WHAT YOU WILL DO = Range to reproduce from the entries below: the line with "Maybe later", the line with "https://www.ucg.ac.me/include/promjena_pisma", and every line in between. Give them exactly and give nothing else.

INFORMATION SHOWN =
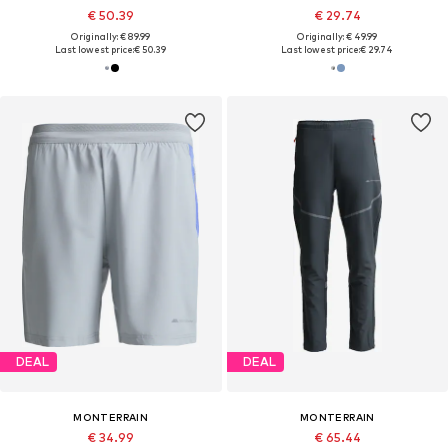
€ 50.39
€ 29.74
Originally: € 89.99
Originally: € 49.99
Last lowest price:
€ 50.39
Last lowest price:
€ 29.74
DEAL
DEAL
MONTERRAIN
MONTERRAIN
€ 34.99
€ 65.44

---

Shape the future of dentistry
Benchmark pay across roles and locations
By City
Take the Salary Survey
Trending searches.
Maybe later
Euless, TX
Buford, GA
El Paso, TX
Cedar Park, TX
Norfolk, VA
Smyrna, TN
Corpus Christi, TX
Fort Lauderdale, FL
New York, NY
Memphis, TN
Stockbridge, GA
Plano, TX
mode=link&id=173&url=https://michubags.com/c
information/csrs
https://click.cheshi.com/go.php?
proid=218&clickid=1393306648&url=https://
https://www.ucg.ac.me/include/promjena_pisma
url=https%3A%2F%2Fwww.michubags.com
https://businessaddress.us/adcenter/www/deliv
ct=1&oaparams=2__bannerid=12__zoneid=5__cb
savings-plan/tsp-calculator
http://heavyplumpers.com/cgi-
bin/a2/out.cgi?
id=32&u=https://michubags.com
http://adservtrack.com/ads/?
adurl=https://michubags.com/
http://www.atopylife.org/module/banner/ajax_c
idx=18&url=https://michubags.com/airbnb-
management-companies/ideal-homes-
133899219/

WRITTEN RESPONSE =
Maybe later
Euless, TX
Buford, GA
El Paso, TX
Cedar Park, TX
Norfolk, VA
Smyrna, TN
Corpus Christi, TX
Fort Lauderdale, FL
New York, NY
Memphis, TN
Stockbridge, GA
Plano, TX
mode=link&id=173&url=https://michubags.com/c
information/csrs
https://click.cheshi.com/go.php?
proid=218&clickid=1393306648&url=https://
https://www.ucg.ac.me/include/promjena_pisma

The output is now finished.